Exercise requirements:
a) Please list every web address given in the forum thread on "vroia" below.
b) Reproduce the passage of the "vroia" forum thread below that begins with the words containing "There is no" and ends with "is el/ea *voia*.".

# Vroia



## Jon1970

Hi, can anyone tell me what verb this is?

The sentence is:

Dar gasca nu _vroia_ să dea drumul urechii lui Klapovukh.

My poor attempt:  But the goose doesn't _______ ??? Klapovukh's ear.


----------



## jazyk

Didn't want. Vroia is the imperfect of vroi, synonymous with vrea.


----------



## JulianoS

jazyk said:


> Didn't want. Vroia is the imperfect of vroi, synonymous with vrea.


 
Hello!

There is no _*vroi *_verb in Romanian. The real verb is _*a vrea = to want.*_

So *vroia* is the imperfect of the verb _*vrea.*_


----------



## anto33

I think that Jazyk meant *A VOI* = to will, to intend. In this case, the imperfect of the third person singular is el/ea *voia*.


----------



## jazyk

No, I meant what I wrote.


----------



## anto33

jazyk said:


> No, I meant what I wrote.



Yes, "a vroi" is mentioned by DEX, but I think it is not accepted as verb by the Romanian Academy. Even more, anyone can contribute to DEX online. There are so many controverses between "a vrea", "a voi", "a vroi". I refer to "Indreptarul ortografic, ortoepic şi de punctuaţie al limbii române" by Constantinescu-Dobridor as guide line for a better understanding of the Romanian language.
Here are some controversial discussions:
http://dailycrap.ro/index.php/2008/09/12/nu-vroiai-nimic/
http://www.pgl.ro/forum/showthread.php?t=19038
http://forum.softpedia.com/lofiversion/index.php/t63089.html

Maybe it would be better to open a new topic in this regards.


----------



## jazyk

It doesn't matter. I think the important thing is that we answered the guy's question.


----------

Provided data:
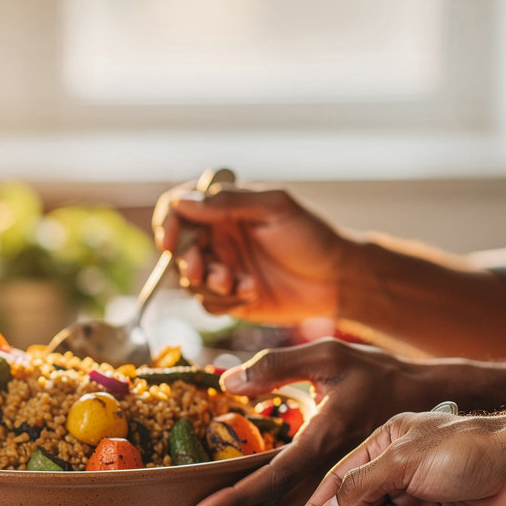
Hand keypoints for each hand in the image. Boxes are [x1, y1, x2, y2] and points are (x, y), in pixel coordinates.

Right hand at [152, 181, 354, 325]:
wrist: (337, 280)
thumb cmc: (312, 236)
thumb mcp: (275, 208)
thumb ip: (229, 201)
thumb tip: (183, 200)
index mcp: (224, 209)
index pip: (178, 209)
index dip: (168, 223)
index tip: (170, 242)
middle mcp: (217, 238)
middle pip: (178, 249)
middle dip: (188, 262)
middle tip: (207, 272)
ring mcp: (221, 269)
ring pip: (190, 280)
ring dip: (209, 284)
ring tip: (240, 283)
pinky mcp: (229, 299)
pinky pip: (207, 304)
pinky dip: (224, 301)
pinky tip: (252, 293)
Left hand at [183, 338, 448, 505]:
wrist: (431, 396)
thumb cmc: (375, 373)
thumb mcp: (328, 356)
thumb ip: (277, 366)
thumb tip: (228, 381)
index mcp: (326, 440)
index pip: (274, 479)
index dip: (237, 498)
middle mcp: (335, 475)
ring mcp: (344, 492)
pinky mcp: (349, 499)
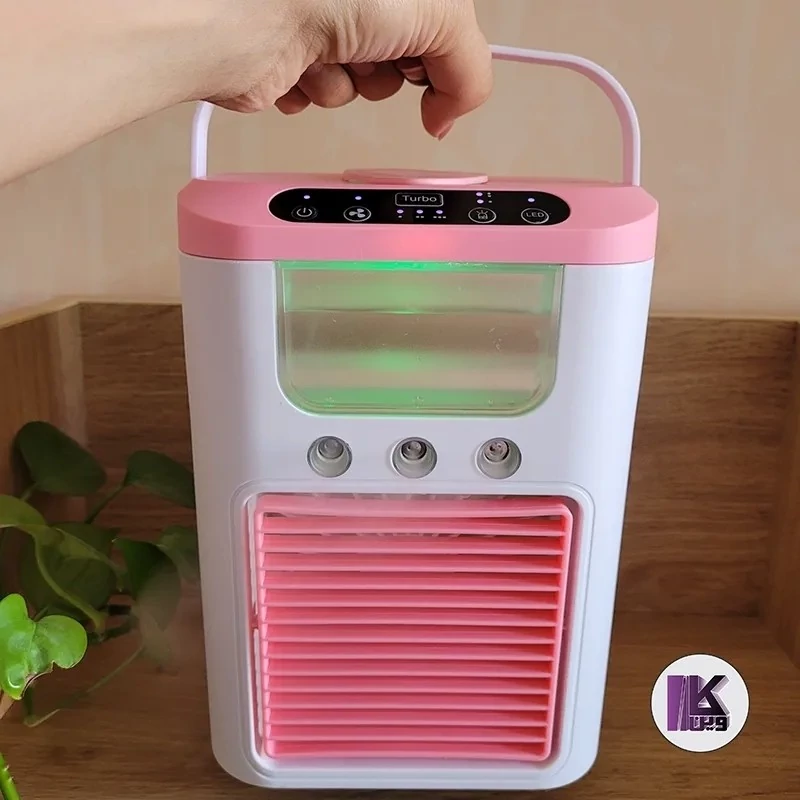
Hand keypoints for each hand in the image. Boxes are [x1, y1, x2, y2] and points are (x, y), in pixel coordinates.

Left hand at [201, 0, 492, 138]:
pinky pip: (321, 95)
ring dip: (348, 83)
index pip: (441, 30)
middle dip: (388, 68)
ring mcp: (322, 22)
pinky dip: (314, 90)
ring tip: (326, 52)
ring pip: (361, 86)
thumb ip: (471, 71)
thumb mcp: (442, 15)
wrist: (248, 16)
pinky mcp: (290, 55)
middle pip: (401, 60)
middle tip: (370, 48)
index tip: (426, 68)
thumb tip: (447, 118)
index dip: (439, 56)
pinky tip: (298, 64)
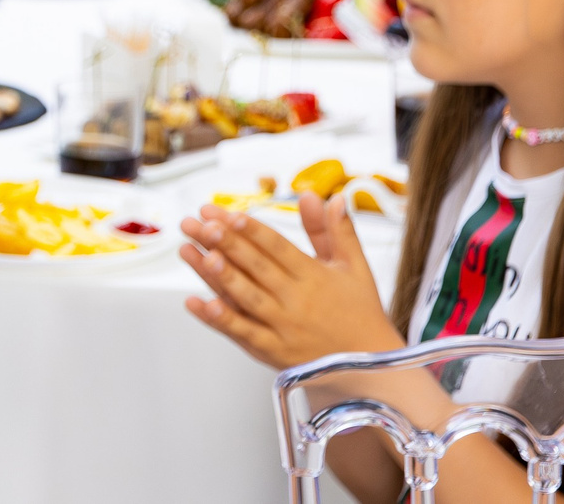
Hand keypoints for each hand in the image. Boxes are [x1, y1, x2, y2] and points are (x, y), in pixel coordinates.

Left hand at [180, 194, 402, 369]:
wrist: (371, 369)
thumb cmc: (360, 312)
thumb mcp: (355, 267)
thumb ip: (335, 230)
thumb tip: (323, 194)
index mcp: (315, 276)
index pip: (277, 247)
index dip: (251, 230)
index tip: (227, 214)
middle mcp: (296, 300)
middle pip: (255, 267)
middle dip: (224, 242)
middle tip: (198, 222)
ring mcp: (283, 327)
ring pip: (244, 297)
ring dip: (216, 274)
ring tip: (191, 251)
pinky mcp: (272, 350)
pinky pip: (242, 333)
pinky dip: (218, 319)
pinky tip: (195, 302)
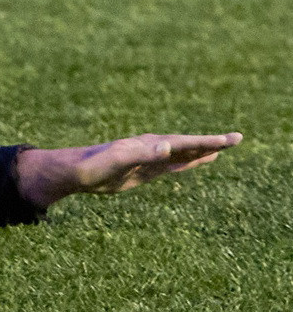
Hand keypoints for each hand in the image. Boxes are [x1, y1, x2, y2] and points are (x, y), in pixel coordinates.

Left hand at [15, 132, 240, 208]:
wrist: (73, 171)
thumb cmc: (92, 166)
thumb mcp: (118, 161)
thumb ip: (142, 155)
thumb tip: (168, 147)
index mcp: (150, 145)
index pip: (186, 141)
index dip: (210, 141)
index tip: (232, 139)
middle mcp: (152, 148)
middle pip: (188, 144)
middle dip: (212, 143)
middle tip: (237, 139)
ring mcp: (148, 158)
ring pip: (182, 153)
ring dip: (202, 150)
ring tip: (222, 148)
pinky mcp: (143, 169)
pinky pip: (172, 164)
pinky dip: (188, 160)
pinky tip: (195, 160)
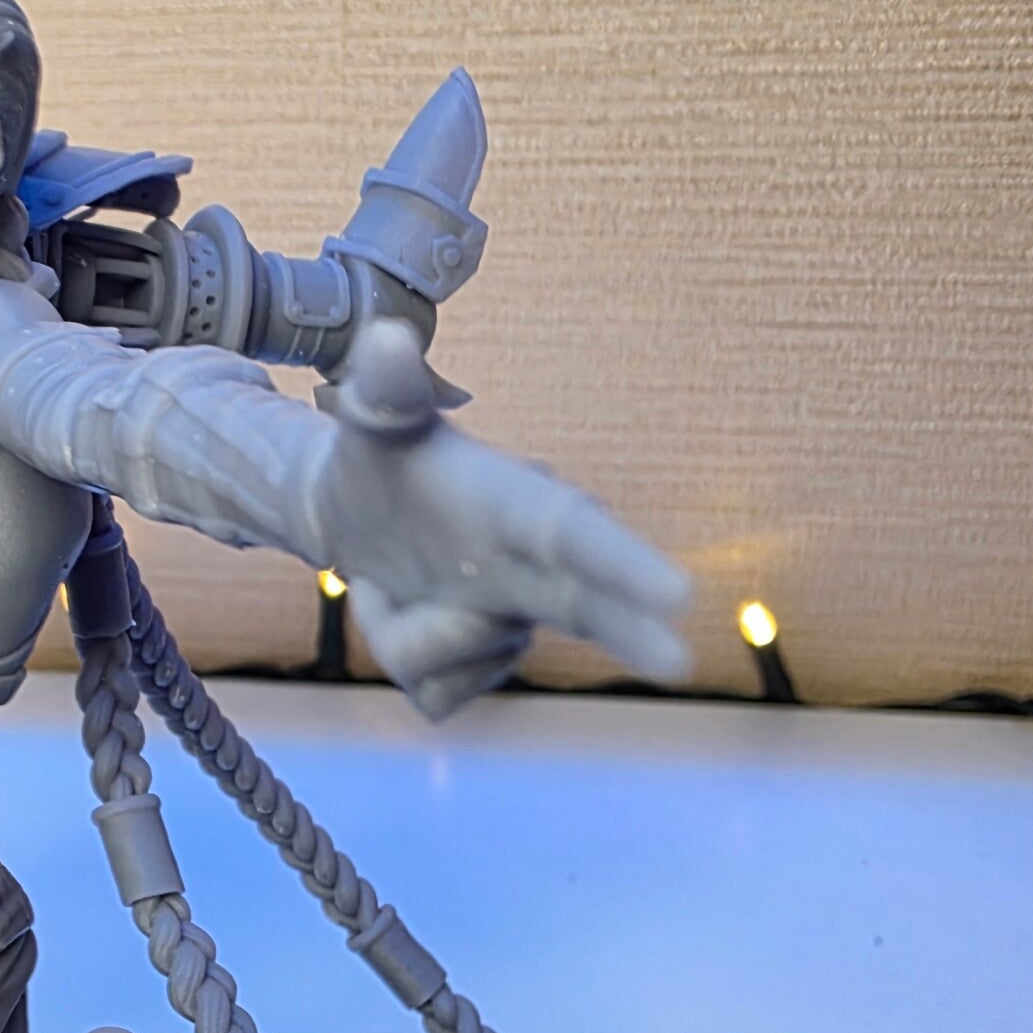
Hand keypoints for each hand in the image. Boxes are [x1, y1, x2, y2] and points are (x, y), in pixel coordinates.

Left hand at [317, 320, 690, 718]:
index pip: (576, 534)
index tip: (678, 593)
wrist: (353, 515)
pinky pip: (438, 694)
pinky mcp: (480, 667)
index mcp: (519, 506)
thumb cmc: (380, 460)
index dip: (623, 564)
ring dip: (407, 630)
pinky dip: (403, 657)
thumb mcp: (375, 421)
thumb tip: (385, 337)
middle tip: (678, 662)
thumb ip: (385, 389)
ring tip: (387, 581)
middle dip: (630, 633)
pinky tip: (402, 613)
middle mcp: (534, 569)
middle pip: (590, 608)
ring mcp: (511, 623)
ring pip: (460, 663)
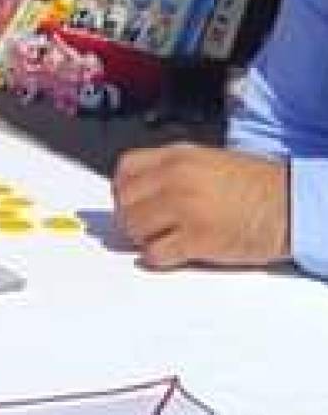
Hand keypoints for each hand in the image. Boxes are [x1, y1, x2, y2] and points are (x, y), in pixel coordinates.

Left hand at [113, 144, 290, 269]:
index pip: (125, 170)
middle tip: (149, 227)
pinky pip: (155, 253)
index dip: (124, 190)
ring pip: (135, 228)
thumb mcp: (208, 161)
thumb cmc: (256, 185)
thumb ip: (172, 171)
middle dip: (133, 218)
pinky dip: (159, 258)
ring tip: (165, 238)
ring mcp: (185, 209)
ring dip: (145, 238)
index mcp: (178, 156)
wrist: (289, 205)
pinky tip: (175, 253)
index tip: (132, 202)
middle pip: (125, 202)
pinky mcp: (197, 240)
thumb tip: (142, 192)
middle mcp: (176, 179)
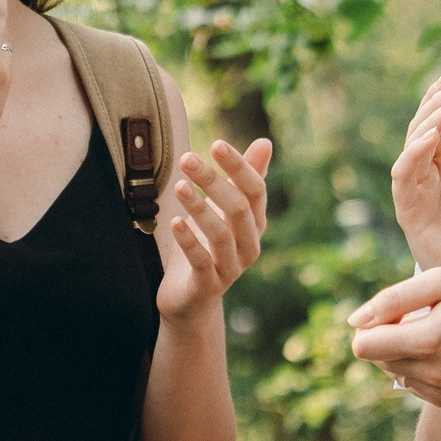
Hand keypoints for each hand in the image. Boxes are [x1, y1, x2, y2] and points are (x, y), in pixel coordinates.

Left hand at [157, 138, 274, 323]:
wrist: (191, 297)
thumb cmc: (207, 245)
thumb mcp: (223, 210)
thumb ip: (243, 179)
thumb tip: (265, 143)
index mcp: (256, 223)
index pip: (256, 190)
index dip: (239, 167)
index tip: (217, 144)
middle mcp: (249, 245)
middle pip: (239, 208)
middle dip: (213, 181)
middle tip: (186, 158)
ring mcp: (231, 267)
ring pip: (221, 234)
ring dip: (198, 207)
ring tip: (179, 186)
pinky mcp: (209, 285)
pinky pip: (201, 261)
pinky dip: (189, 240)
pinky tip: (175, 221)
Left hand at [349, 267, 440, 406]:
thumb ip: (393, 299)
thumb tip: (354, 321)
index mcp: (428, 341)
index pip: (364, 346)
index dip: (370, 325)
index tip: (394, 311)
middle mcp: (432, 374)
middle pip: (376, 358)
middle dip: (387, 335)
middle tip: (421, 316)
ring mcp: (440, 391)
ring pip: (392, 371)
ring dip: (402, 350)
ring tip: (436, 331)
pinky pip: (411, 383)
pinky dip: (418, 365)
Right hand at [389, 75, 440, 272]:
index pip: (435, 127)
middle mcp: (422, 179)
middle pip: (419, 133)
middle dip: (433, 106)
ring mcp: (412, 194)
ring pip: (410, 149)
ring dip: (427, 123)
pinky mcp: (407, 211)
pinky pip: (404, 176)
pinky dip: (414, 153)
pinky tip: (434, 137)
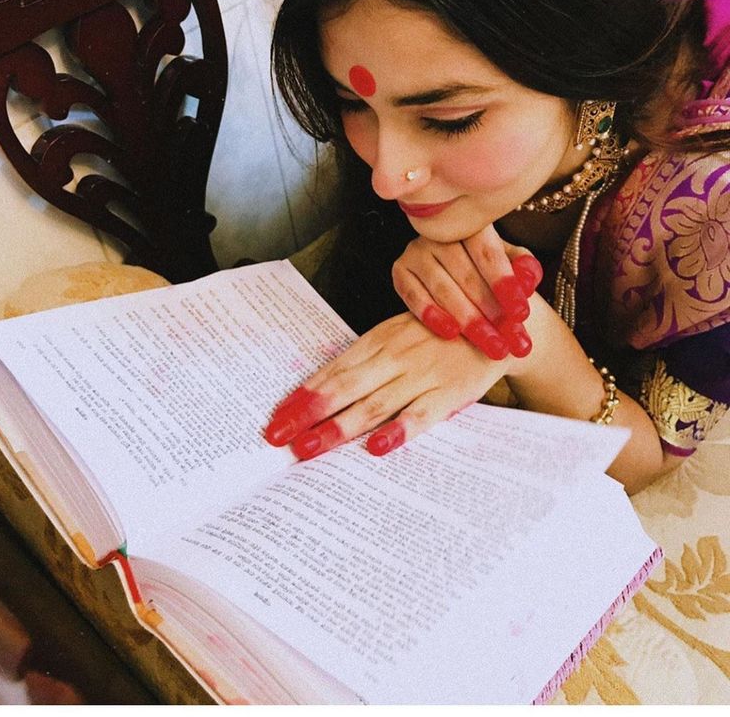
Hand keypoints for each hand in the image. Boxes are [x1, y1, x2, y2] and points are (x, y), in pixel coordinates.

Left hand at [263, 312, 508, 459]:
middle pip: (343, 388)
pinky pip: (421, 414)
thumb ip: (366, 361)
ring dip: (338, 427)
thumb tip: (322, 389)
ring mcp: (422, 375)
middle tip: (275, 437)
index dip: (302, 394)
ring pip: (373, 404)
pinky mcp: (449, 393)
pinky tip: (376, 447)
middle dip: (307, 414)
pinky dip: (398, 430)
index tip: (275, 417)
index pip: (332, 370)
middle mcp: (395, 356)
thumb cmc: (440, 335)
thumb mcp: (399, 336)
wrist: (499, 325)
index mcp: (379, 341)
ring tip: (308, 448)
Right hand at [391, 226, 541, 358]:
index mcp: (470, 225)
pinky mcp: (400, 270)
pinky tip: (451, 333)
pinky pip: (413, 295)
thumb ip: (523, 269)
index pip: (487, 253)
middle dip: (491, 312)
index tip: (521, 314)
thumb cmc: (488, 270)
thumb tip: (529, 278)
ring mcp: (417, 251)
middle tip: (510, 341)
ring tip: (492, 346)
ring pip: (442, 288)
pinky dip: (432, 315)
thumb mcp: (511, 263)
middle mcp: (440, 234)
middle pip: (466, 275)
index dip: (504, 283)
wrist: (460, 278)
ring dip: (469, 320)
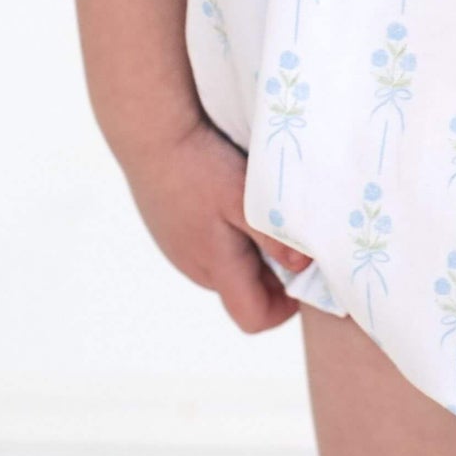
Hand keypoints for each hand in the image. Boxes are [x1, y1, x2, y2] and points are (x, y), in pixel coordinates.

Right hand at [116, 116, 314, 334]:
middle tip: (292, 236)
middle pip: (244, 293)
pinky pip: (209, 248)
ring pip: (228, 269)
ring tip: (264, 213)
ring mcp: (180, 249)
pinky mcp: (172, 230)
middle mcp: (196, 267)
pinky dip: (231, 236)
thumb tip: (305, 266)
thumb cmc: (200, 167)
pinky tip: (234, 200)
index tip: (302, 275)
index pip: (254, 319)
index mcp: (217, 267)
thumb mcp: (245, 200)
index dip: (284, 309)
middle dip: (274, 276)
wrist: (151, 136)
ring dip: (253, 254)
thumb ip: (275, 236)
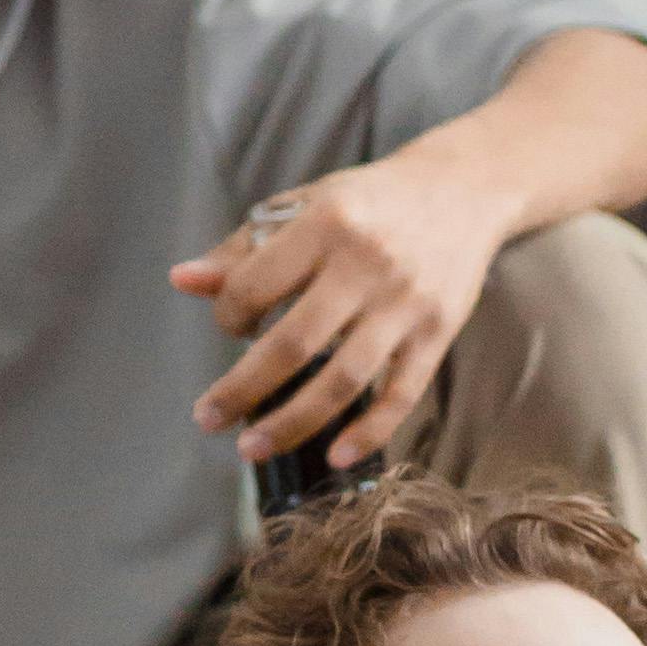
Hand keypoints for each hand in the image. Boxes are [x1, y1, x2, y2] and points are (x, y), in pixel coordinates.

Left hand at [172, 137, 509, 475]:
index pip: (255, 286)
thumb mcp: (305, 206)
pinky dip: (369, 431)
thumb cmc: (370, 201)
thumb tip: (182, 281)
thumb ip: (243, 248)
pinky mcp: (439, 331)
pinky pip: (402, 393)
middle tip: (207, 419)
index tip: (229, 326)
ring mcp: (406, 302)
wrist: (464, 188)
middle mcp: (367, 263)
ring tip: (250, 448)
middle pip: (293, 344)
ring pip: (343, 379)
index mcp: (325, 223)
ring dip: (292, 422)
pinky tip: (335, 457)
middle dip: (241, 389)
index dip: (227, 315)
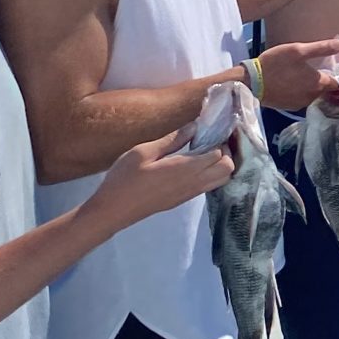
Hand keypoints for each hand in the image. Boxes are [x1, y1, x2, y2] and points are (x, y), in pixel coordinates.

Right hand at [101, 125, 232, 223]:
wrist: (112, 211)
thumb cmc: (124, 178)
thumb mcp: (143, 152)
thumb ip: (172, 140)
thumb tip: (196, 127)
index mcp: (185, 170)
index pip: (220, 155)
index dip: (221, 140)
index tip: (213, 128)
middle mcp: (193, 184)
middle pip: (227, 170)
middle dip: (226, 152)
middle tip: (210, 138)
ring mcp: (189, 195)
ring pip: (220, 181)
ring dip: (219, 164)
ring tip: (203, 149)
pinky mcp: (182, 200)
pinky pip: (208, 186)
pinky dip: (210, 173)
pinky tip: (193, 162)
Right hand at [254, 37, 338, 112]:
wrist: (251, 81)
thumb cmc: (276, 64)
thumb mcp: (299, 50)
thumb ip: (322, 48)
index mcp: (318, 84)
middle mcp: (312, 97)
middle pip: (328, 91)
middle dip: (331, 83)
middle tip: (329, 71)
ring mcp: (300, 104)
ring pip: (316, 96)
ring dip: (318, 88)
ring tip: (314, 76)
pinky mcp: (290, 106)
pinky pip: (304, 99)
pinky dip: (306, 92)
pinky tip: (299, 83)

Task-by-task solutions:
a)
http://dailycrap.ro/index.php/2008/09/12/nu-vroiai-nimic/
http://www.pgl.ro/forum/showthread.php?t=19038
http://forum.softpedia.com/lofiversion/index.php/t63089.html

b)
There is no _*vroi *_verb in Romanian. The real verb is _*a vrea = to want.*_

So *vroia* is the imperfect of the verb _*vrea.*_


----------



## anto33

I think that Jazyk meant *A VOI* = to will, to intend. In this case, the imperfect of the third person singular is el/ea *voia*.